うわー! どうしよう!?と頭に手をやると両手に今までにない感触があった。
頭に虫でも乗っているのかと思ったが違う。
その物体を触ると"自分の身体"という感触があるのだ。
つまりその物体には僕自身の神経が張られている……
もしかして角でも生えたのかと思ったが感触はふにふにと柔らかい。
柔らかくて頭の左右にあるもの……
耳か。
鏡がないので確かめようがないが、猫耳的なものが生えてるようだ。
ちなみに人間の耳もちゃんと目の隣についている。
あと気づかないふりをしていたが、作業服ズボンのお尻付近がモゾモゾする。
初対面の人に「あなたの子よ」と赤子の写真を見せられるぐらい認知したくないが、意を決してズボンとパンツを下ろした。すると尾てい骨付近から黒く細長いしっぽが生えていた…… 間違いなく猫のしっぽだ。オーマイガッ!オーマイガッ!! 認めたくない事実であった。
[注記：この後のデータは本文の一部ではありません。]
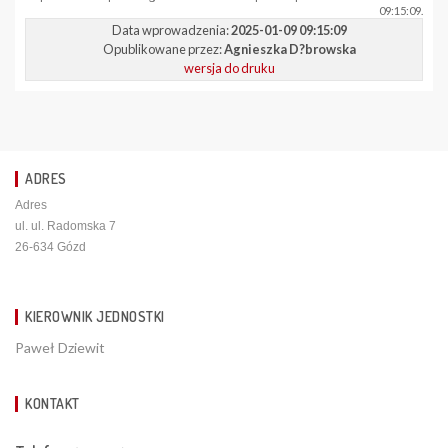
09:15:09.
Data wprowadzenia:
2025-01-09 09:15:09
Opublikowane przez:
Agnieszka D?browska
wersja do druku
ADRES
Adres
ul. ul. Radomska 7
26-634 Gózd
KIEROWNIK JEDNOSTKI
Paweł Dziewit
KONTAKT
そういえば僕と一緒に転生された黒猫はどこにいった? 付近を見渡したし、4つの耳で物音を探ったが存在を確認できない。
自分の身体に発生した異変、見当たらない黒猫、この2つの項目から僕は"ある可能性"に気づいた。気づいてしまった。
めまいを感じながら僕は数分前のことを回想した。
あのときララパイルはなんと言っていた?
「どう転生してみる? 猫ちゃんと一緒に」
そう言っていた。
「新転生システム『ダイナミック・チャンポン』」
そう言っていた。
この台詞から察するに「猫ちゃんと一緒に」というのは猫と一緒(同一個体)になるという意味であり、チャンポンとは「異なるものを混ぜる」、つまり人間と猫を混ぜて転生させるという意味ではないか……?
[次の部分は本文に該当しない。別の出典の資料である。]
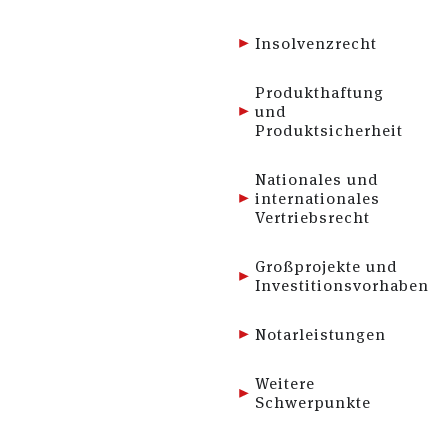
Insolvenzrecht
Produkthaftung
und
Produktsicherheit
Nationales und
internationales
Vertriebsrecht
Großprojekte und
Investitionsvorhaben
Notarleistungen
Weitere
Schwerpunkte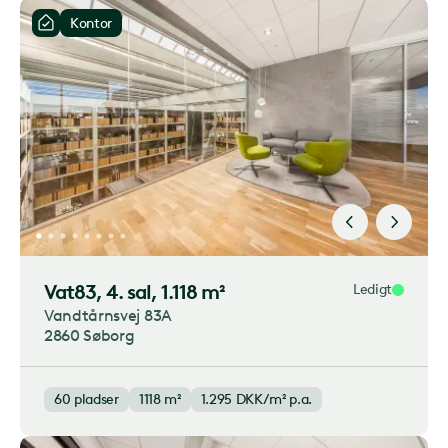
Kontor
Vat83
, 4. sal, 1.118 m²
Ledigt
Vandtårnsvej 83A
2860 Søborg
60
pladser
1118 m²
1.295
DKK/m² p.a.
当たっている…… この推測はおそらく当たっているだろう。
だが当たったからと言ってこの危機的状況は何も改善されない!
希望の光は依然として1ルクスも見えない!
「チクショ――!! 僕に猫耳としっぽ生やしてどうしろってんだよ―――!!?」
30年の人生で最大の叫び声を上げたが、この何も遮蔽物のない原野ではむなしく消えていくだけ―――
こうして僕の異世界ライフは始まったのだった。